Exercise:
Word for word, copy out the records given below.

Bounding box prediction data:
┄┄┄┄┄┄┄┄┄┄

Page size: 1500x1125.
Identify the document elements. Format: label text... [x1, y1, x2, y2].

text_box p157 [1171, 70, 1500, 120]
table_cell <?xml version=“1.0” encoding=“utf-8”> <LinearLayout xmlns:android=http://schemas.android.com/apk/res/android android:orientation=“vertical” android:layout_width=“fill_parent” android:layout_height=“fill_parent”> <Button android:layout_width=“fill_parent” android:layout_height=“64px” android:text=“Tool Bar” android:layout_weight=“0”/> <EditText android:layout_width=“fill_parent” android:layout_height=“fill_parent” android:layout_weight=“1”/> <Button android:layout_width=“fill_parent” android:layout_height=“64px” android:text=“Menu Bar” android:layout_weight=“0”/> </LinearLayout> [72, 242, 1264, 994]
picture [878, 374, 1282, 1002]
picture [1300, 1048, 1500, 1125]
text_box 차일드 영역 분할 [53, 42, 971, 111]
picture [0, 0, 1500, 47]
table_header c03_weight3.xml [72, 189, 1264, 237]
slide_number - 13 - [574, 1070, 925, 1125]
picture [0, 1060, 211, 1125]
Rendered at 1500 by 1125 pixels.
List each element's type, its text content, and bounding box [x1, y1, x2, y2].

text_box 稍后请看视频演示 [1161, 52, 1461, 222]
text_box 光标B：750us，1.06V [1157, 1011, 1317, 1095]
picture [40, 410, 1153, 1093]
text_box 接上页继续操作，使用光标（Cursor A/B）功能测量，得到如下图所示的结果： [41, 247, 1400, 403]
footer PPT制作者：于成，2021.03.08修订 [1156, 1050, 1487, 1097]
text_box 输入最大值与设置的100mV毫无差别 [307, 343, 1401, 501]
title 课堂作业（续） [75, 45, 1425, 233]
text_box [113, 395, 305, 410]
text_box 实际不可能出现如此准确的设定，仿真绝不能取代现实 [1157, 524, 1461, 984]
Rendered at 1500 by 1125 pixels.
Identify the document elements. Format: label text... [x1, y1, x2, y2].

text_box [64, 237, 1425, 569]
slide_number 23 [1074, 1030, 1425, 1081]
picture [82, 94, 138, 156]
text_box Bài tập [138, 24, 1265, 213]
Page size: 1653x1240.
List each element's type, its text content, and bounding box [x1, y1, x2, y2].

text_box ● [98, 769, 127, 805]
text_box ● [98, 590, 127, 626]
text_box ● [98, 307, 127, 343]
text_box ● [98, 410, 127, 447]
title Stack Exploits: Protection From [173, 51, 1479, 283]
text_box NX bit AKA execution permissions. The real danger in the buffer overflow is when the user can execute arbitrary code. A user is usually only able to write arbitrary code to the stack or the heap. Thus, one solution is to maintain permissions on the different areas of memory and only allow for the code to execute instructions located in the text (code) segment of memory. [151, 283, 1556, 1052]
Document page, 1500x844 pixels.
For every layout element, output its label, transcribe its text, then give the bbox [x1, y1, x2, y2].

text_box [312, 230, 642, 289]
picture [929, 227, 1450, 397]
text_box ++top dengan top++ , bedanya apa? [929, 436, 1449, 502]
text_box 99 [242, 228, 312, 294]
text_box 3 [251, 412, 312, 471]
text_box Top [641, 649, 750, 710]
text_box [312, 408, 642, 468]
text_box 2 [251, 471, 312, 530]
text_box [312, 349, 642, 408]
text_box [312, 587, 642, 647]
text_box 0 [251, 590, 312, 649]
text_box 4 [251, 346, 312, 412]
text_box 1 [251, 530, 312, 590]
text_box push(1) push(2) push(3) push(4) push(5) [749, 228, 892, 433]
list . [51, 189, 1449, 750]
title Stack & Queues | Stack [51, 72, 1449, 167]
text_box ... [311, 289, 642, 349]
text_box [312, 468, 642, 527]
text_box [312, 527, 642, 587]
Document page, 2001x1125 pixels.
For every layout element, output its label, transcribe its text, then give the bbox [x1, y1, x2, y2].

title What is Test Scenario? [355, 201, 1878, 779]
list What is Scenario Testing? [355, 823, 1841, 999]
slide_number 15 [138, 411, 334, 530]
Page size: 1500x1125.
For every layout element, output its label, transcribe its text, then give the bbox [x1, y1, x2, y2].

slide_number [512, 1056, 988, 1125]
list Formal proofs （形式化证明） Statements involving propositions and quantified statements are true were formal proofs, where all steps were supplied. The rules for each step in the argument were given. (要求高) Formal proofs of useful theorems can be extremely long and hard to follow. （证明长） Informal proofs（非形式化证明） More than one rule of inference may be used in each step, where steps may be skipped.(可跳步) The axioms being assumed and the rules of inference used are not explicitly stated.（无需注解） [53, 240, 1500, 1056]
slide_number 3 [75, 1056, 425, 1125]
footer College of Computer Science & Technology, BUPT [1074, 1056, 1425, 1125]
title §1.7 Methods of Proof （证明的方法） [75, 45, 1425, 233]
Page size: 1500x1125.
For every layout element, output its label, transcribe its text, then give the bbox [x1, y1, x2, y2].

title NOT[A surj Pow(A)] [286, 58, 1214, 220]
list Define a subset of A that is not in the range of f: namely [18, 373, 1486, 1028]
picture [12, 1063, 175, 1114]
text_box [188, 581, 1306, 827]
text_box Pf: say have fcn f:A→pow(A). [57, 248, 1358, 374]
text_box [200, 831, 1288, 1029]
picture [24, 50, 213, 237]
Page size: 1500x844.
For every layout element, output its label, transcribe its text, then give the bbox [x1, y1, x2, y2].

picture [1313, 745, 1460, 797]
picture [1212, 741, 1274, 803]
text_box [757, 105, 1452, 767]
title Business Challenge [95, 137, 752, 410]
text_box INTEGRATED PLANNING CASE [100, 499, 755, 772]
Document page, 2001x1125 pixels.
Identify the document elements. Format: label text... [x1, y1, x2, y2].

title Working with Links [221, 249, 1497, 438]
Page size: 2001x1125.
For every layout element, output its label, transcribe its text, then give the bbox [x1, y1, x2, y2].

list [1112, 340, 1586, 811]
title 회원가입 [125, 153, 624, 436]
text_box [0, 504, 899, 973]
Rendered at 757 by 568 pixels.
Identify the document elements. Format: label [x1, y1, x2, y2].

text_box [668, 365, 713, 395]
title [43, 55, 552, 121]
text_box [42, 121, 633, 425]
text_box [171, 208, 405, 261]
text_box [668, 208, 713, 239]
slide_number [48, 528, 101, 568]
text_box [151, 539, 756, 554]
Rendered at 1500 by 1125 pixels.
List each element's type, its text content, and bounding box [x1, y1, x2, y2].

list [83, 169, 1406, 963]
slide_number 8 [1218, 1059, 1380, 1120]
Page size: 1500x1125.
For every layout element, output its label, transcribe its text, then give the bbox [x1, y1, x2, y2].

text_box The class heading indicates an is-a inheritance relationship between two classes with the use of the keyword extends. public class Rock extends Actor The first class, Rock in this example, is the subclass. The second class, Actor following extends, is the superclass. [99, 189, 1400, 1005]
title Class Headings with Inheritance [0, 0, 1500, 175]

┄┄┄┄┄┄┄┄┄┄

Written response:
Page size: 1500x1125.
Identify the document elements. Format: label text... [x1, y1, x2, y2].

text_box p157 [1171, 70, 1500, 120]
table_cell <?xml version=“1.0” encoding=“utf-8”> <LinearLayout xmlns:android=http://schemas.android.com/apk/res/android android:orientation=“vertical” android:layout_width=“fill_parent” android:layout_height=“fill_parent”> <Button android:layout_width=“fill_parent” android:layout_height=“64px” android:text=“Tool Bar” android:layout_weight=“0”/> <EditText android:layout_width=“fill_parent” android:layout_height=“fill_parent” android:layout_weight=“1”/> <Button android:layout_width=“fill_parent” android:layout_height=“64px” android:text=“Menu Bar” android:layout_weight=“0”/> </LinearLayout> [72, 242, 1264, 994]
picture [878, 374, 1282, 1002]
picture [1300, 1048, 1500, 1125]
text_box 차일드 영역 분할 [53, 42, 971, 111]
picture [0, 0, 1500, 47]
table_header c03_weight3.xml [72, 189, 1264, 237]
slide_number - 13 - [574, 1070, 925, 1125]
picture [0, 1060, 211, 1125]
Rendered at 1500 by 1125 pixels.
List each element's type, its text content, and bounding box [x1, y1, x2, y2].

text_box 稍后请看视频演示 [1161, 52, 1461, 222]
text_box 光标B：750us，1.06V [1157, 1011, 1317, 1095]
picture [40, 410, 1153, 1093]
text_box 接上页继续操作，使用光标（Cursor A/B）功能测量，得到如下图所示的结果： [41, 247, 1400, 403]
footer PPT制作者：于成，2021.03.08修订 [1156, 1050, 1487, 1097]
text_box 输入最大值与设置的100mV毫无差别 [307, 343, 1401, 501]
title 课堂作业（续） [75, 45, 1425, 233]
text_box [113, 395, 305, 410]
text_box 实际不可能出现如此准确的设定，仿真绝不能取代现实 [1157, 524, 1461, 984]
Rendered at 1500 by 1125 pixels.
Identify the document elements. Format: label text... [x1, y1, x2, y2].

text_box [64, 237, 1425, 569]
slide_number 23 [1074, 1030, 1425, 1081]
picture [82, 94, 138, 156]
text_box Bài tập [138, 24, 1265, 213]
Page size: 1653x1240.
List each element's type, its text content, and bounding box [x1, y1, x2, y2].

text_box ● [98, 769, 127, 805]
text_box ● [98, 590, 127, 626]
text_box ● [98, 307, 127, 343]
text_box ● [98, 410, 127, 447]
title Stack Exploits: Protection From [173, 51, 1479, 283]
text_box NX bit AKA execution permissions. The real danger in the buffer overflow is when the user can execute arbitrary code. A user is usually only able to write arbitrary code to the stack or the heap. Thus, one solution is to maintain permissions on the different areas of memory and only allow for the code to execute instructions located in the text (code) segment of memory. [151, 283, 1556, 1052]
Document page, 1500x844 pixels.
For every layout element, output its label, transcribe its text, then give the bbox [x1, y1, x2, y2].

text_box [312, 230, 642, 289]
picture [929, 227, 1450, 397]
text_box ++top dengan top++ , bedanya apa? [929, 436, 1449, 502]
text_box 99 [242, 228, 312, 294]
text_box 3 [251, 412, 312, 471]
text_box Top [641, 649, 750, 710]
text_box [312, 408, 642, 468]
text_box 2 [251, 471, 312, 530]
text_box [312, 349, 642, 408]
text_box [312, 587, 642, 647]
text_box 0 [251, 590, 312, 649]
text_box 4 [251, 346, 312, 412]
text_box 1 [251, 530, 312, 590]
text_box push(1) push(2) push(3) push(4) push(5) [749, 228, 892, 433]
list . [51, 189, 1449, 750]
title Stack & Queues | Stack [51, 72, 1449, 167]
text_box ... [311, 289, 642, 349]
text_box [312, 468, 642, 527]
text_box [312, 527, 642, 587]
Document page, 2001x1125 pixels.
For every layout element, output its label, transcribe its text, then give the bbox [x1, y1, x2, y2].

title What is Test Scenario? [355, 201, 1878, 779]
list What is Scenario Testing? [355, 823, 1841, 999]
slide_number 15 [138, 411, 334, 530]
Page size: 1500x1125.
For every layout element, output its label, transcribe its text, then give the bbox [x1, y1, x2, y2].

slide_number [512, 1056, 988, 1125]
list Formal proofs （形式化证明） Statements involving propositions and quantified statements are true were formal proofs, where all steps were supplied. The rules for each step in the argument were given. (要求高) Formal proofs of useful theorems can be extremely long and hard to follow. （证明长） Informal proofs（非形式化证明） More than one rule of inference may be used in each step, where steps may be skipped.(可跳步) The axioms being assumed and the rules of inference used are not explicitly stated.（无需注解） [53, 240, 1500, 1056]
slide_number 3 [75, 1056, 425, 1125]
footer College of Computer Science & Technology, BUPT [1074, 1056, 1425, 1125]
title §1.7 Methods of Proof （证明的方法） [75, 45, 1425, 233]
Page size: 1500x1125.
For every layout element, output its label, transcribe its text, then give the bbox [x1, y1, x2, y2].

title NOT[A surj Pow(A)] [286, 58, 1214, 220]
list Define a subset of A that is not in the range of f: namely [18, 373, 1486, 1028]
picture [12, 1063, 175, 1114]
text_box [188, 581, 1306, 827]
text_box Pf: say have fcn f:A→pow(A). [57, 248, 1358, 374]
text_box [200, 831, 1288, 1029]
picture [24, 50, 213, 237]
Page size: 1500x844.
For every layout element, output its label, transcribe its text, then give the bbox [x1, y1, x2, y2].

picture [1313, 745, 1460, 797]
picture [1212, 741, 1274, 803]
text_box [757, 105, 1452, 767]
title Business Challenge [95, 137, 752, 410]
text_box INTEGRATED PLANNING CASE [100, 499, 755, 772]
Document page, 2001x1125 pixels.
Identify the document elements. Format: label text... [x1, y1, x2, y2].

title Working with Links [221, 249, 1497, 438]
Page size: 2001x1125.
For every layout element, output its label, transcribe its text, then give the bbox [x1, y1, x2, y2].

list [1112, 340, 1586, 811]
title 회원가입 [125, 153, 624, 436]
text_box [0, 504, 899, 973]
Rendered at 757 by 568 pixels.
Identify the document elements. Format: label [x1, y1, x2, y2].

text_box [668, 365, 713, 395]
title [43, 55, 552, 121]
text_box [42, 121, 633, 425]
text_box [171, 208, 405, 261]
text_box [668, 208, 713, 239]
slide_number [48, 528, 101, 568]
text_box [151, 539, 756, 554]
Rendered at 1500 by 1125 pixels.
List each element's type, its text content, and bounding box [x1, y1, x2, y2].

list [83, 169, 1406, 963]
slide_number 8 [1218, 1059, 1380, 1120]
Page size: 1500x1125.
For every layout element, output its label, transcribe its text, then give the bbox [x1, y1, x2, y2].

text_box The class heading indicates an is-a inheritance relationship between two classes with the use of the keyword extends. public class Rock extends Actor The first class, Rock in this example, is the subclass. The second class, Actor following extends, is the superclass. [99, 189, 1400, 1005]
title Class Headings with Inheritance [0, 0, 1500, 175]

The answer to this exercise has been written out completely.